To calculate the conversion factors, firstly, three series of standard mixture solutions were prepared and analyzed using the developed HPLC method; then, the ratio at each concentration level of the three standard mixture solutions were calculated using Equation (2); finally, the relative conversion factor of each flavonoid was obtained as the mean values calculated from the triplet of the five concentrations.
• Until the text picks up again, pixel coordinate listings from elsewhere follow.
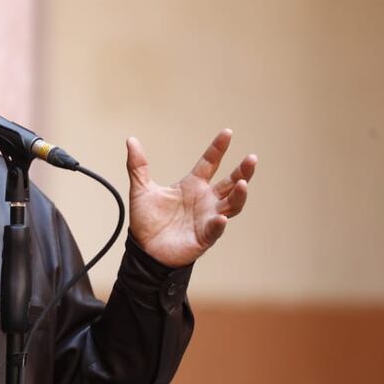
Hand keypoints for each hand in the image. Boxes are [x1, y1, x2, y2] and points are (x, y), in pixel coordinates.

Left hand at [126, 129, 256, 267]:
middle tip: (252, 158)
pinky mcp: (204, 237)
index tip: (227, 132)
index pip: (210, 163)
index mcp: (192, 185)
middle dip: (243, 171)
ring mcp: (207, 218)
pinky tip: (221, 218)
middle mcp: (205, 200)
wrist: (144, 250)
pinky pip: (215, 229)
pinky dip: (219, 224)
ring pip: (232, 205)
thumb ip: (138, 166)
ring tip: (243, 183)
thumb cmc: (147, 221)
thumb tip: (131, 140)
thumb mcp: (141, 190)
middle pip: (230, 182)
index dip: (218, 148)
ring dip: (239, 195)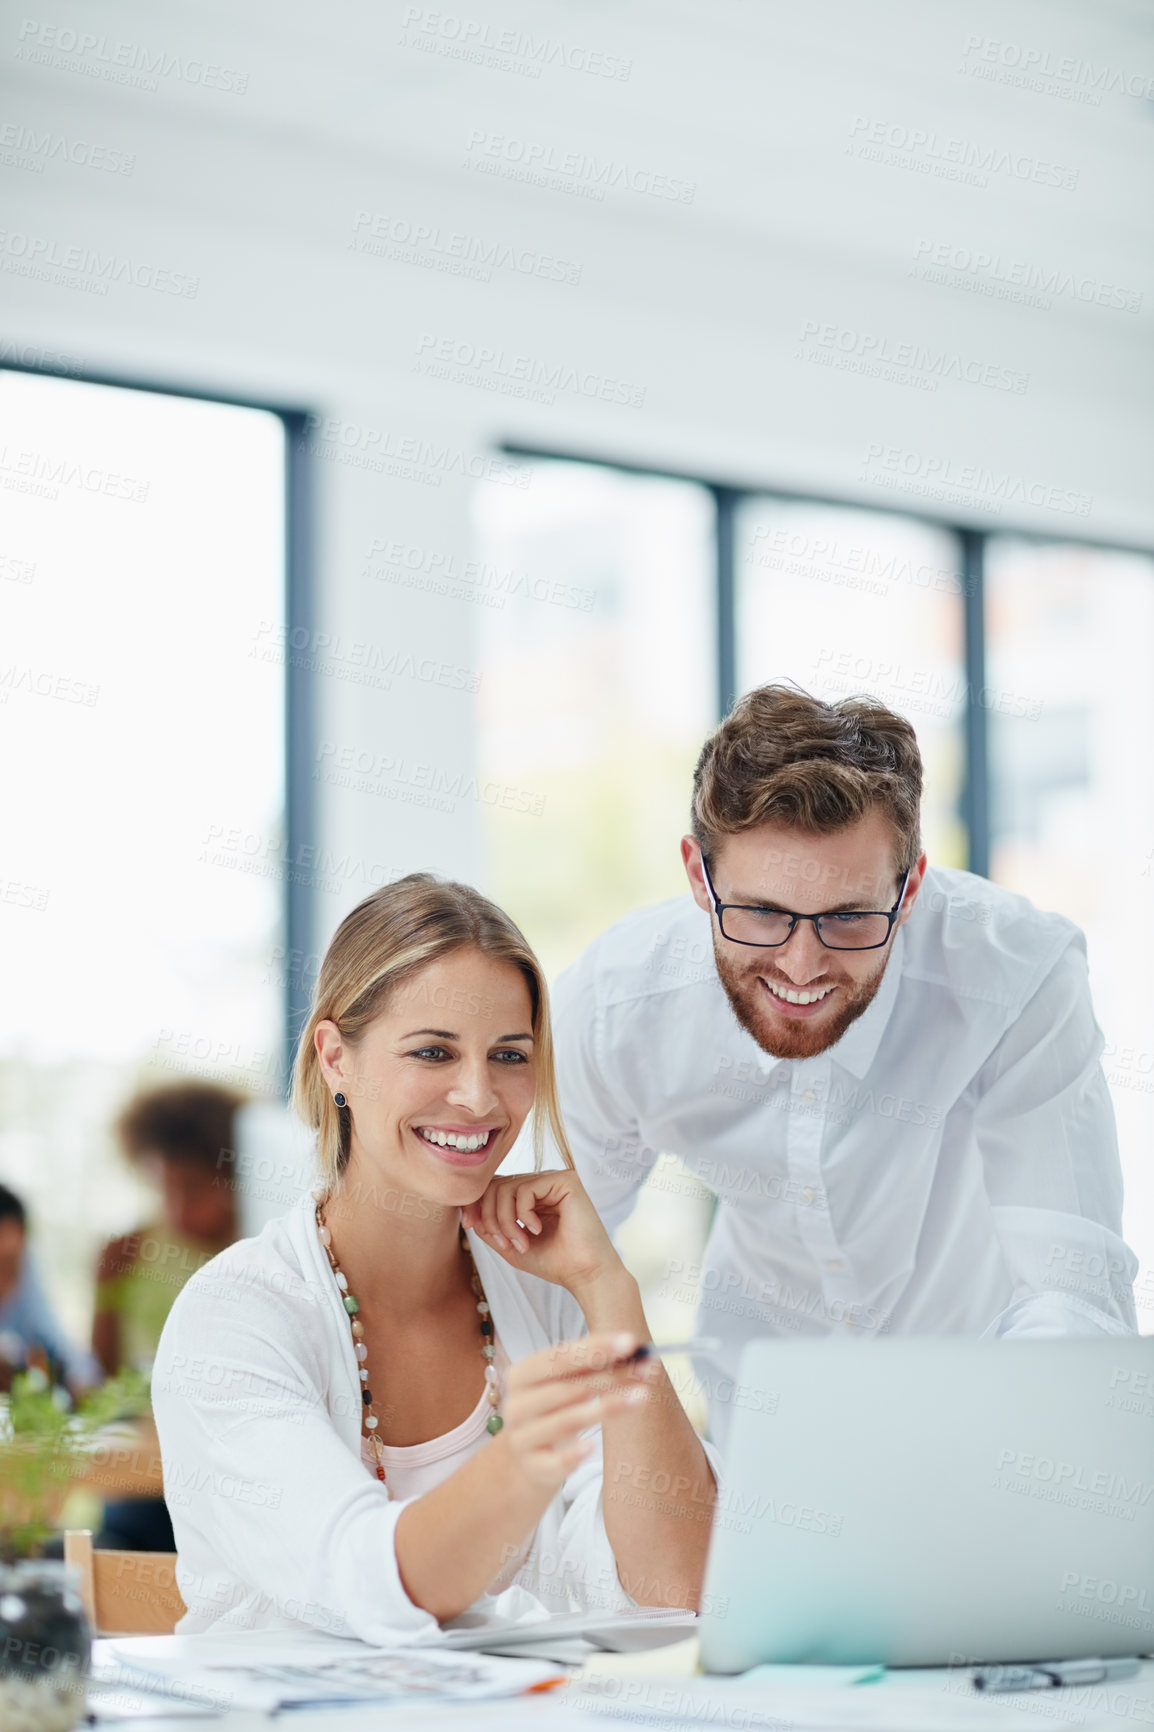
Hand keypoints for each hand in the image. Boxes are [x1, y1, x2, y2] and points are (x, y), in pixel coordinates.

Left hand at [461, 1168, 623, 1296]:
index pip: (493, 1187)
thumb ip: (489, 1227)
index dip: (476, 1204)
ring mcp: (554, 1179)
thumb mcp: (510, 1245)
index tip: (469, 1226)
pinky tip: (536, 1230)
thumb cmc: (554, 1262)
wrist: (585, 1274)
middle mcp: (542, 1183)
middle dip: (490, 1216)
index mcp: (531, 1196)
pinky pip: (526, 1188)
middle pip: (495, 1184)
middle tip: (504, 1243)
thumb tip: (468, 1211)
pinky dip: (523, 1214)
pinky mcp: (565, 1180)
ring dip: (505, 1220)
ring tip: (520, 1243)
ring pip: (507, 1187)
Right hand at [495, 1333, 654, 1489]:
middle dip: (611, 1376)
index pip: (560, 1357)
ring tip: (642, 1396)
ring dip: (607, 1408)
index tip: (631, 1341)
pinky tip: (591, 1447)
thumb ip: (590, 1365)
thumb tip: (632, 1348)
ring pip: (566, 1421)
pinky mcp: (533, 1468)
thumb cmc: (553, 1410)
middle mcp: (516, 1404)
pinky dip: (572, 1455)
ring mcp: (522, 1438)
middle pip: (568, 1388)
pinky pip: (554, 1463)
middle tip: (647, 1369)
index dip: (596, 1348)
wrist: (528, 1456)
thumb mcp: (562, 1384)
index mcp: (521, 1375)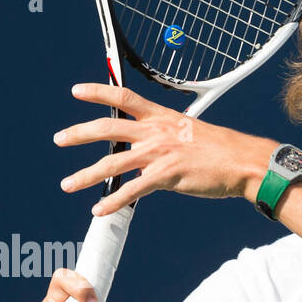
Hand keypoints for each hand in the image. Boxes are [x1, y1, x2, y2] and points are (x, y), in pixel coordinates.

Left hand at [53, 83, 274, 215]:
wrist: (243, 162)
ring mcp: (158, 154)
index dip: (98, 92)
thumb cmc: (222, 151)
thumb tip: (153, 153)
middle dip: (78, 133)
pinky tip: (99, 209)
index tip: (76, 91)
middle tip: (59, 138)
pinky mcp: (165, 177)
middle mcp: (155, 132)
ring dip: (85, 175)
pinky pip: (131, 190)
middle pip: (107, 128)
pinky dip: (112, 201)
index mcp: (162, 117)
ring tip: (67, 183)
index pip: (124, 97)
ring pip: (113, 162)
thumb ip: (167, 139)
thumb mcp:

For the comparison of a new QAMS method with the external standard method, the standard method difference (SMD) was computed from the results of the analysis of the young fruit extract from Lampang province, and the green mature fruit and seed extracts from Chiang Rai province, according to the following equation:

$$\mathrm{S}\mathrm{M}\mathrm{D}=\frac{{\mathrm{C}}_{\mathrm{E}\mathrm{S}}-{\mathrm{C}}_{\mathrm{Q}\mathrm{A}\mathrm{M}\mathrm{S}}}{{\mathrm{C}}_{\mathrm{E}\mathrm{S}}}\times 100$$

(3)

where C_ES and C_QAMS represent the concentrations of the flavonoids assayed in the O. indicum extracts using the external standard method and the QAMS method, respectively.

3.6. Statistical Analysis

All data are reported as means ± the standard deviation of the triplicates. An analysis of variance (ANOVA) was used to compare the means of the contents of most compounds, except for the content of oroxylin A, for which an independent sample t-test was used at the least significant difference of p < 0.05. All analyses were performed using Microsoft Excel (Microsoft Office Professional Plus 2016—Microsoft Corporation, Redmond, DC, USA).

4. Conclusions

Three flavones, oroxin A, oroxin B and chrysin-7-O-glucuronide, were identified from O. indicum extracts. Oroxylin A was isolated and identified from the pod coat extract, while 5-hydroxymethylfurfural was isolated and identified from the young fruit extract. The HPLC analysis was optimized and validated for the simultaneous quantitative analysis of seven flavones in the young fruit, the green mature fruit, the pod coat and the seed extracts of O. indicum for the first time. Baicalin was found to be the major compound in all extracts. The flavone contents were low in the young stages of the fruits, especially in the young fruits that are common edible part. The green mature fruits and pod coats, two parts that are not edible, showed similar phytochemical ratios. The seeds are a rich source of flavones, since they contained up to 11% w/w of baicalin in the dry extracts, while oroxin A showed the lowest amount of all the investigated samples. Oroxylin A could be used as a marker to indicate the maturity of O. indicum fruits, such as with the green fruits in the mature stage or the dry pod coats, while 5-hydroxymethylfurfural could be used as a marker for the young fruits. The QAMS method was firstly developed, and baicalin was found to be suitable for use as single marker to calculate the contents of all flavones in the O. indicum extracts. The data of the flavone amounts obtained from the HPLC and QAMS methods were compared for the first time, which suggested no difference between these two methods.